The key observation is the diagonalization: we never let the learner rest.

If Case A occurs at every stage, then every element of \(L_\infty \) is eventually presented, so \(t\) is a text for \(L_\infty \). At each stage, \(M\)’s current hypothesis \(h_{n_k}\) is checked: does \(W_{h_{n_k}} = F_k\)? If yes, we expand. But \(F_k \subsetneq L_\infty \) for all \(k\) (since \(L_\infty \) is infinite), so \(W_{h_{n_k}} = F_k \neq L_\infty \). Therefore \(M\) outputs a hypothesis that is wrong at every stage, it cannot converge to a correct index for \(L_\infty \).

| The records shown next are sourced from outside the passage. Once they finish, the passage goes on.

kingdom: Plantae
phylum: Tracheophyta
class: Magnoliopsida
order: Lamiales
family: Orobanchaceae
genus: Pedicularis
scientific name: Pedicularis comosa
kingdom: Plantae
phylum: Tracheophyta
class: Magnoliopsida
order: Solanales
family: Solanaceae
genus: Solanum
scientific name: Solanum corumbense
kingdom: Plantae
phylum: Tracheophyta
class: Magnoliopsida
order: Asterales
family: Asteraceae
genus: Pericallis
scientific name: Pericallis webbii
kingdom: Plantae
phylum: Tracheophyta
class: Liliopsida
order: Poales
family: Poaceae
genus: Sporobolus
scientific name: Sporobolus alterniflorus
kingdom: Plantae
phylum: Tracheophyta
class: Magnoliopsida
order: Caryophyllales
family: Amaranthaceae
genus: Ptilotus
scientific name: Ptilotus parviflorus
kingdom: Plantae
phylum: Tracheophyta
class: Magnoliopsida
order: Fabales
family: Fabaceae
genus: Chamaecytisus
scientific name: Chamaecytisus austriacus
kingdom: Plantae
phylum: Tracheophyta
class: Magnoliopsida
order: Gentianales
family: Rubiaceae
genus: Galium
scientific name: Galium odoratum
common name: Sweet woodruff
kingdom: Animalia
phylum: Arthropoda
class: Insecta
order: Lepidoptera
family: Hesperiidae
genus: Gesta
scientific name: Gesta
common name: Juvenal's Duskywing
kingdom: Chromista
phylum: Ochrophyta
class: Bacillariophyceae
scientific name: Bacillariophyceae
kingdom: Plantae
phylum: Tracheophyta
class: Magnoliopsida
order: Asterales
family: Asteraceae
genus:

If Case B occurs at some stage \(k\), then \(M\) has already failed for \(F_k\). We commit to \(L = F_k\) and repeat elements of \(F_k\) forever. But we can do more: before committing, we wait to see if \(M\) changes its mind. If \(M\) later outputs a hypothesis \(h'\) with \(W_{h'} = F_k\), we switch to Case A and add the next element of \(L_\infty \). This forces \(M\) to fail for \(L_\infty \) instead.

In either case, \(M\) fails. Since \(M\) was an arbitrary learner, no learner \(\mathbf{Ex}\)-identifies \(\mathcal{L}\).

The proof has a recursive structure that repays careful study. The adversary maintains a “threat” at every stage: either the current language is the finite set seen so far, or it is the infinite language \(L_\infty \). Whenever the learner commits to one possibility, the adversary switches to the other. The learner is forced to change its mind infinitely often, and \(\mathbf{Ex}\)-identification requires that it eventually stop changing its mind.

Remark 5.5 Diagonalization vs. concentration

Compare this proof to the lower bound for PAC learning (Chapter 3). The PAC lower bound constructs a distribution that fools the learner with positive probability; it is probabilistic. Gold’s proof constructs a text that fools the learner with certainty; it is adversarial. The PAC proof uses counting (how many hypotheses can be distinguished by \(m\) samples); Gold’s proof uses the halting problem implicitly (the adversary must check whether \(W_e = F\) for arbitrary \(e\)). These are entirely different mathematical worlds.

The proof technique of Theorem 5.4 is a priority argument in the sense of recursion theory, though a simple one. More sophisticated priority arguments appear in the study of learning with resource bounds (Case and Smith  [ ). The connection between Gold-style learning and recursion theory runs deep: Barzdinš  [ showed that the class of languages \(\mathbf{Ex}\)-identifiable from informant is exactly the class of \(\Sigma ^0_2\)-definable families, establishing a precise link to the arithmetical hierarchy.